It was a bitterly cold day, the temperature near freezing, when two senior leaders from Deutsche Bank came knocking on the 15-foot oak entry doors of Jeffrey Epstein’s New York town house.
The financial advisers were there on pressing business. Certain issues involving the customer’s accounts had been escalated by the bank’s anti-financial crime department, and the gentlemen were there to give the convicted pedophile a chance to address them—discreetly.
The irony of holding the meeting in Epstein’s multimillion-dollar town house, where countless acts of sexual abuse and commercial sex acts had taken place, strikes with the force of 20-20 hindsight now. It might have been lost on the Deutsche Bank employees on that day. However, they were at least aware of one accuser’s claim of abuse at that location.
In winter 2015, the legal and factual bases for claims against Epstein’s financial institutions (FIs) for know your customer (KYC) and customer due diligence (CDD) failures were far from certain. That reckoning would come years later.

————

EXERCISE 1 —
Answer these questions from the excerpt about Deutsche Bank and Epstein:
(a) What size and material were the entry doors of Epstein's New York town house?
(b) Which department of the bank had escalated the issues with the customer's accounts?
(c) When were the legal and factual bases for claims against Epstein's financial institutions far from certain?

————

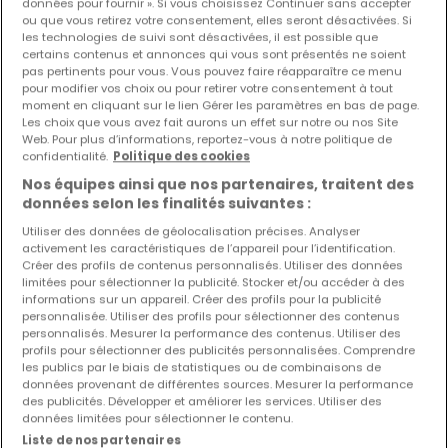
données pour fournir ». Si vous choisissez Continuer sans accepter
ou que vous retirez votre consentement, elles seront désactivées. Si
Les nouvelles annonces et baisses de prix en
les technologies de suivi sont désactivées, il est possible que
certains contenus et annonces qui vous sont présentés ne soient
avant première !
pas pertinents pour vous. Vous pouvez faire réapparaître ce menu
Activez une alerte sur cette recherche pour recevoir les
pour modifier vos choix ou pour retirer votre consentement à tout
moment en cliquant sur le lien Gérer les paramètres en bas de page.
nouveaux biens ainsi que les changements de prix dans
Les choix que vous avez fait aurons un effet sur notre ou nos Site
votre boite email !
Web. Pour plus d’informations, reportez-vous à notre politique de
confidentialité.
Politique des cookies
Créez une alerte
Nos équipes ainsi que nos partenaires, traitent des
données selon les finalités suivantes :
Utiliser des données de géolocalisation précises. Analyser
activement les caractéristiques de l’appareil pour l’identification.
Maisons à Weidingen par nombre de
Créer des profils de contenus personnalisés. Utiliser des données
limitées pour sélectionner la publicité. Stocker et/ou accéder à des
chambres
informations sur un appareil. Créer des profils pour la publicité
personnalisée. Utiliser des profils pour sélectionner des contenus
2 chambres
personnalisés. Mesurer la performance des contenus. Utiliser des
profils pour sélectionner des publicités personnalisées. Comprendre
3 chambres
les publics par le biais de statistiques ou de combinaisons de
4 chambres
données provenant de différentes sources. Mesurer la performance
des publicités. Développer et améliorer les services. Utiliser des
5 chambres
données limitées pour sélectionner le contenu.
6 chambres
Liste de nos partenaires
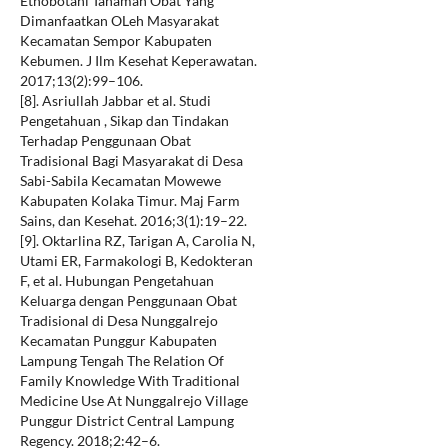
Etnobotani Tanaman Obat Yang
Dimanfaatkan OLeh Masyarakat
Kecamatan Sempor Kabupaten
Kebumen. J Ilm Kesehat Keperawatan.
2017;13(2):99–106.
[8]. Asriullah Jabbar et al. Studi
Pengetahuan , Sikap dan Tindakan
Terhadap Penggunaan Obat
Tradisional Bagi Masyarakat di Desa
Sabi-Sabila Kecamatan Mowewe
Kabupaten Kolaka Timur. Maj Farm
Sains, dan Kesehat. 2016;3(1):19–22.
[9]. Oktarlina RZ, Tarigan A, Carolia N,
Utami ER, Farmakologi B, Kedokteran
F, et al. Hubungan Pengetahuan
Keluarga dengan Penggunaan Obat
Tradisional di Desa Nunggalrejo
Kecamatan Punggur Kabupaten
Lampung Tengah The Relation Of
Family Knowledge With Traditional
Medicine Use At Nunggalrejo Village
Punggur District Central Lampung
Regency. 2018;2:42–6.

————

EXERCISE 2 —
In the records, starting at their first line and ending at the line that contains "avant première !", swap "consentement" for "accord" and change nothing else. Leave the pictures out of your answer.

EXERCISE OUTPUT 1 —
(a) They were 15-foot oak doors.
(b) The bank's anti-financial crime department.
(c) In winter 2015.

EXERCISE OUTPUT 2 —
données pour fournir ». Si vous choisissez Continuer sans accepter
ou que vous retirez votre accord, elles seront désactivées. Si
Les nouvelles annonces et baisses de prix en
les technologies de suivi sont désactivées, il est possible que
certains contenus et annonces qui vous sont présentés ne soient
avant première !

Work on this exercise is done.